Arthur Blacklock

Personal information
- Born: 1868 South Yarra, Melbourne, Australia
- Died: 20 October 1934 (aged 66) Wellington, New Zealand
- Relations: Bob Blacklock (brother); James Blacklock (nephew);

Domestic team information
- 1884/85–1895/96: Wellington

Career statistics
| Competition | First-class |
| Matches | 15 |
| Runs scored | 569 |
| Batting average | 21.88 |
| 100s/50s | 0/3 |
| Top score | 69 |
| Catches/stumpings | 8/– |
- Source: Cricinfo, 8 March 2018

= Arthur Blacklock =

New Zealand cricketer

Arthur Blacklock (1868 – 20 October 1934) was a cricketer who played first-class cricket for Wellington in New Zealand from 1885 to 1895.

Arthur Blacklock was a solid batsman, "very hard to dispose of". He played his first first-class match when he was 16 or 17, top-scoring with 22 in Wellington's first innings against Nelson in 1884–85. He made his highest score of 69, also the highest score in the match, for Wellington when they defeated Nelson by an innings and 190 runs in 1888–89.

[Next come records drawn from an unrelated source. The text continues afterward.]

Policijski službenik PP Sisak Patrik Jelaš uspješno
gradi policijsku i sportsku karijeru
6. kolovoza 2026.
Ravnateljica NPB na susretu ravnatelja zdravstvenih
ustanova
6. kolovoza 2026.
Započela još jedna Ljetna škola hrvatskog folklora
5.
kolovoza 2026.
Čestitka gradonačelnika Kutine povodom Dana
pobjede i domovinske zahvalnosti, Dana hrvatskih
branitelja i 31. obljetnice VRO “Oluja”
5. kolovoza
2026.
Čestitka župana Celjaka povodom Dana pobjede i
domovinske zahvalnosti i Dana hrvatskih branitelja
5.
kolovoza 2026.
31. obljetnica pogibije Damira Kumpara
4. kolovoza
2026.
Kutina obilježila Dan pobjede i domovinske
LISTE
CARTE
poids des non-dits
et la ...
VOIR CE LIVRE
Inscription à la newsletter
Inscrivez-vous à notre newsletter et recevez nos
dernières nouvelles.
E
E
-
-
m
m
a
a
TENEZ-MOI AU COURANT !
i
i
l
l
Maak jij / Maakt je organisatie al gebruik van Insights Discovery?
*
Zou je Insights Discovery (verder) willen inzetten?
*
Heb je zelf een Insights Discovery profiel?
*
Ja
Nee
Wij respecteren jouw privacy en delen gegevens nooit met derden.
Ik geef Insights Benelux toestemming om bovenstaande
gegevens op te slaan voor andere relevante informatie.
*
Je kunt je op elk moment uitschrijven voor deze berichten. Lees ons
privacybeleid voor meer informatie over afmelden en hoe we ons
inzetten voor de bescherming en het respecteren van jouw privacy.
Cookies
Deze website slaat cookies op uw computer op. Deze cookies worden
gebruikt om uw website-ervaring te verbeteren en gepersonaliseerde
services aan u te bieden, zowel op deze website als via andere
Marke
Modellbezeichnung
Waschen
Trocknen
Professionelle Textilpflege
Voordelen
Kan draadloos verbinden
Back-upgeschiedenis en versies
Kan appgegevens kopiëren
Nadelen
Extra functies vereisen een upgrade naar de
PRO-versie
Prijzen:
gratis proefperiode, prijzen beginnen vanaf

In 1894-95 he scored 222 runs in three first-class matches at an average of 37.00, putting him second in the season's national aggregates. His 45, opening the batting in Wellington's second innings of 98, was particularly valuable in Wellington's 45-run victory over Otago. However, he played only one more match of first-class cricket after that season.

Blacklock worked for a number of retail and manufacturing firms, and was joint manager of Ross and Glendining at the time of his retirement two years before his death in 1934 at the age of 66. He and his wife had two daughters.